No matter how dangerous it is to make assumptions, it's hard to get through a day without making some. I've made assumptions about people's working knowledge of English and even their level of education. English is an 'official' language but many have little opportunity to use it and even when they do, technical terms can be just sounds. Even those who have spent long enough at school and have done well enough there have few opportunities to use what they learned, and 'Standard 8', 'Form 4' or 'fluent' are also just sounds; grades are just numbers, often completely meaningless.

We are two thirds of the way towards the Millennium Development Goals, which developing countries are expected to have reached by 2015. But what will it mean if countries like Kenya achieve some or all of those goals? If lots of children enrol for school but hardly ever attend, perhaps never; if they get good grades but have learned nothing because the tests are just pages of multiple choice questions with tick boxes; if the teacher is absent most of the time, either because there is a shortage of teachers or because the teacher doesn't bother turning up most of the time? And similar remarks apply to other education indicators. Will these achievements be nothing but sounds or boxes ticked?

In countries where education has been failing for decades, it takes several generations for things to improve. The children we are hoping will grow up to be independent have siblings and parents who had little education. Even some of the teachers had a relatively poor education and some of the young people going to teacher training colleges now have managed to get through the system without learning much. I hope the aim of the Millennium goals is to make genuine improvements in people's economic circumstances, education, health, environment and infrastructure. But what I have seen is not encouraging.

Repeating 'good news' over and over again doesn't make it so. Saying people's lives have been transformed doesn't transform them. And writing things down doesn't make them any truer. Ribbon's work seems to involve creating some kind of bridge but sometimes I feel that we are attempting to translate the concrete into the amorphous, hoping that things like education and healthcare will become part of people's everyday lives. Somehow, these promises that have been made for so long seem to remain amorphous, things attained by the fortunate few who live far away, out of sight.

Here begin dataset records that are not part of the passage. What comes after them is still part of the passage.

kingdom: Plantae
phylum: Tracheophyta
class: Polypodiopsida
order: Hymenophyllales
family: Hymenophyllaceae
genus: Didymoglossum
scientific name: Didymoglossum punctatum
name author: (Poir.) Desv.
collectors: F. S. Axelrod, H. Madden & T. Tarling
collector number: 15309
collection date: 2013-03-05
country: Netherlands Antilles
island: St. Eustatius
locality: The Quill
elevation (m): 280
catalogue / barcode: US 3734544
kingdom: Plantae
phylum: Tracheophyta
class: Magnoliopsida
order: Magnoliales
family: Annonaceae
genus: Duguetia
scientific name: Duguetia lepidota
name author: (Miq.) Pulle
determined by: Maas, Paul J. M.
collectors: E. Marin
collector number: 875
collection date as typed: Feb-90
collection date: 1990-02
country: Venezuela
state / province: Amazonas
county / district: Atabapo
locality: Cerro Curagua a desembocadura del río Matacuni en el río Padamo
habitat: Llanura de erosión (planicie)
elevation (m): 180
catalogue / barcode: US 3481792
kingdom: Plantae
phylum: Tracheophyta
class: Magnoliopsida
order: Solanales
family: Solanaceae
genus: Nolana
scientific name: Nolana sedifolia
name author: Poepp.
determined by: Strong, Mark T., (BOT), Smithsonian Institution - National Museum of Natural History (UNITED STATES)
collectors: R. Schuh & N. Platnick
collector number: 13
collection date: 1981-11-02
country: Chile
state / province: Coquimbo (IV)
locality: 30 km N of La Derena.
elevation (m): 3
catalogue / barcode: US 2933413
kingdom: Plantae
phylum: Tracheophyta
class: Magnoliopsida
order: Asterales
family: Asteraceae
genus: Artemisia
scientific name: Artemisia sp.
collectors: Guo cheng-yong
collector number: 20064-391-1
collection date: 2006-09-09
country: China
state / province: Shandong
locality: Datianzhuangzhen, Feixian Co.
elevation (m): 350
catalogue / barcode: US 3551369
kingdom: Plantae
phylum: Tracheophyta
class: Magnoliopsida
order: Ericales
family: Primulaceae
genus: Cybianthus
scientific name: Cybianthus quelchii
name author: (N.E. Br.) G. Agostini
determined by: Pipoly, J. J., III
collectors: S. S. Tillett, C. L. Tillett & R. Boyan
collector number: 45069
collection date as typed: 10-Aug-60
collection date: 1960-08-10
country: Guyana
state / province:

I guess the most important question for a simple business plan is how you intend to go from having very little to having a bit more and hopefully, enough. How does selling fish, keeping a cow or owning a motorbike ensure that each member of your family grows up to be able to have their own independent family? Perhaps writing it down oversimplifies things because running a business is about doing things, not just saying, writing or thinking them. We need written business plans but if we mistake them for the achievement of the goals of the business itself, we'll have nothing but bits of paper in a year's time! The business plan is so vital and yet completely useless if it remains just a plan. Bit like the Millennium Development Goals.

allvoices

2 comments:

Joyful said...

This is a thought provoking article for me. I too have thought from time to time about trying micro-enterprise in villages around Kericho. I just don't know how best to go about it to get the best value for dollar or even how much is appropriate. I'm glad to see that others struggle with some of the same issues.

Simon said...

Thanks Joyful, I think everyone who has tried to do such things has struggled. Everyone wants their project to be sustainable and to flourish and not to do damage or to end up an embarrassment.

I used to work in IT policy and people would talk about 'expectation management' because tens or even thousands of pounds would be spent on a website and, in the end, all you get is a website.

People might expect something brilliant (while others just want their old website back!) but unless you are interested in websites for their own sake, it's just a website.

If you ever watch the film 'Oh Brother Where Art Thou', one of the first songs is called 'The Big Rock Candy Mountain' and humorless consultant might say it's a result of poor expectation management.